* DATA IN THIS EXERCISE:
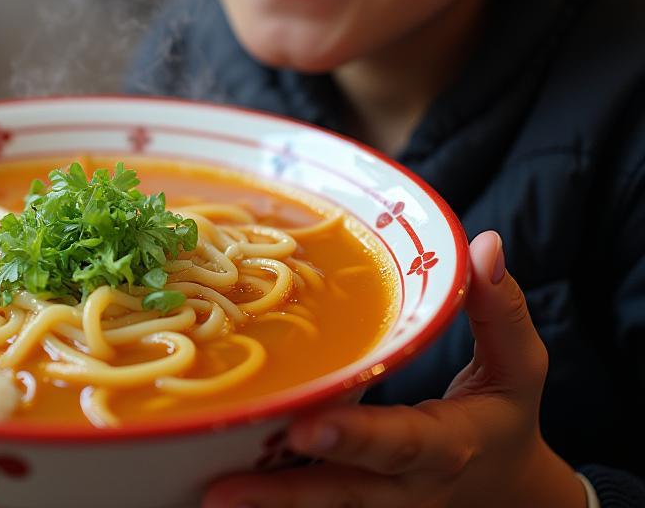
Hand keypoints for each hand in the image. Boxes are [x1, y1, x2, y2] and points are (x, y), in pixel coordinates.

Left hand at [203, 231, 586, 507]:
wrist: (512, 494)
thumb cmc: (507, 417)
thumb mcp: (519, 367)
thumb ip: (500, 308)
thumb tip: (484, 243)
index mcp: (445, 446)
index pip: (398, 442)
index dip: (354, 436)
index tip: (306, 423)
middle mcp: (405, 487)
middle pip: (339, 491)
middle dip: (283, 489)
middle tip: (221, 485)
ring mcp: (379, 507)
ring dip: (264, 503)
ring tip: (205, 493)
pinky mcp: (360, 507)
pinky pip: (314, 506)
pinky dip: (271, 503)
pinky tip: (217, 488)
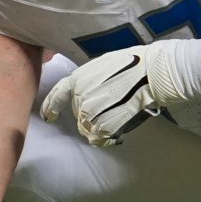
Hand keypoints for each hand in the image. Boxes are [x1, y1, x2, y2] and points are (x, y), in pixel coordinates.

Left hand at [39, 39, 200, 145]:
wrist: (150, 75)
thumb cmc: (131, 64)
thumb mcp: (102, 65)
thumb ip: (88, 79)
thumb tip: (84, 88)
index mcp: (76, 79)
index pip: (56, 96)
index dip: (50, 108)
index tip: (50, 117)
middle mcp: (79, 98)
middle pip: (78, 114)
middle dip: (89, 113)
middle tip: (110, 106)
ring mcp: (90, 114)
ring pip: (88, 128)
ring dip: (99, 126)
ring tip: (116, 116)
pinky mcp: (103, 126)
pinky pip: (99, 137)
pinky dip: (107, 137)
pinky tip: (118, 129)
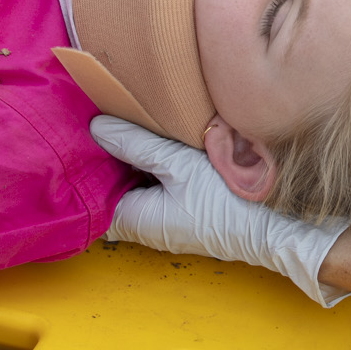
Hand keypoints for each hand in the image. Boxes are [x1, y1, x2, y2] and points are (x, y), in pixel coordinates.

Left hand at [92, 115, 350, 306]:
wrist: (275, 228)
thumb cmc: (226, 202)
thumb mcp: (177, 164)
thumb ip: (136, 144)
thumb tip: (96, 127)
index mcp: (135, 220)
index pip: (91, 197)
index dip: (83, 169)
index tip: (76, 138)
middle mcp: (146, 226)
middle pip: (112, 190)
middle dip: (105, 161)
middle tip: (96, 121)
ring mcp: (166, 220)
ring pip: (135, 186)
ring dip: (130, 161)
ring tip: (121, 123)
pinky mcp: (184, 213)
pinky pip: (156, 187)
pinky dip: (150, 166)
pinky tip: (155, 140)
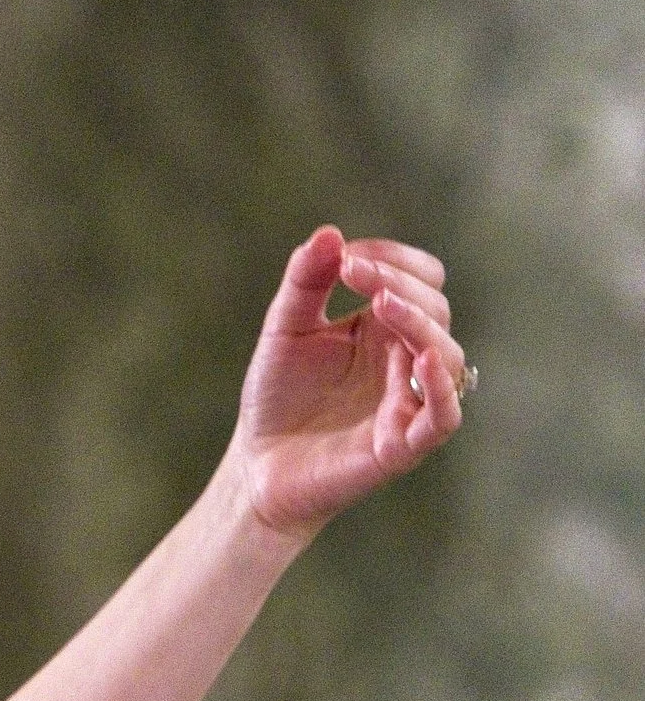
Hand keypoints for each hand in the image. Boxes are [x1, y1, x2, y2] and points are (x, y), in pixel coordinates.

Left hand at [229, 226, 464, 536]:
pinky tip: (417, 361)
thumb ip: (305, 283)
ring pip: (445, 356)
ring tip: (382, 306)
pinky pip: (444, 416)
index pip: (421, 278)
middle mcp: (406, 360)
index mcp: (385, 327)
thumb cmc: (277, 398)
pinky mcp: (403, 444)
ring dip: (420, 324)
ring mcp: (410, 401)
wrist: (256, 466)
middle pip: (436, 310)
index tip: (347, 259)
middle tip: (354, 275)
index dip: (393, 261)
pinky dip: (440, 389)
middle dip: (400, 285)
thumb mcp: (284, 330)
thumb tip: (329, 233)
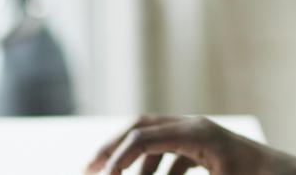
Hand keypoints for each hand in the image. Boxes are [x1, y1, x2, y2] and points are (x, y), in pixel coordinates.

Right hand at [84, 115, 295, 174]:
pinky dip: (155, 169)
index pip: (142, 138)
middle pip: (140, 126)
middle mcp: (196, 125)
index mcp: (197, 133)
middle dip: (112, 148)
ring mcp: (201, 133)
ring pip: (153, 137)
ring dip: (132, 160)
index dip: (117, 160)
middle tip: (87, 170)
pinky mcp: (207, 145)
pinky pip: (171, 152)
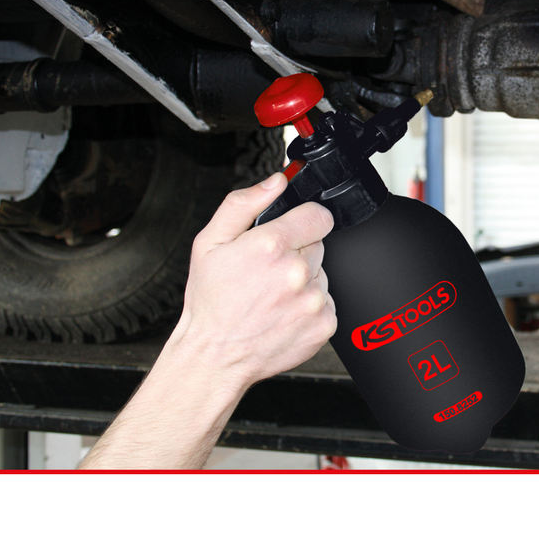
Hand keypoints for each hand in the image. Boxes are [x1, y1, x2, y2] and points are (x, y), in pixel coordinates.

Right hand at [175, 172, 336, 391]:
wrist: (215, 356)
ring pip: (322, 273)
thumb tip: (276, 181)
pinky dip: (310, 307)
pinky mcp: (325, 324)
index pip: (317, 215)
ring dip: (304, 280)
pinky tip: (284, 313)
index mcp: (271, 246)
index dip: (304, 220)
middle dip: (297, 252)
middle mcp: (297, 273)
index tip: (294, 229)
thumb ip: (244, 204)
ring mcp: (313, 300)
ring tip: (273, 295)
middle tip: (268, 271)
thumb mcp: (210, 243)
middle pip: (318, 244)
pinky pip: (328, 302)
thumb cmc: (211, 302)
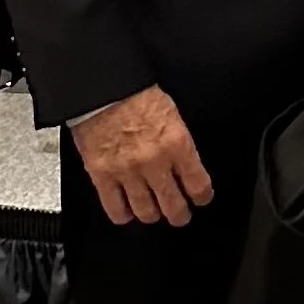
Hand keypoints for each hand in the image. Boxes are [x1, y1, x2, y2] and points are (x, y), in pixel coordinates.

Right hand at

* PROBLEM REQUIREMENTS:
Using the data above, establish how many lines include the word "Left"; the reply is that number only.

* EXPECTED ANSWER:
4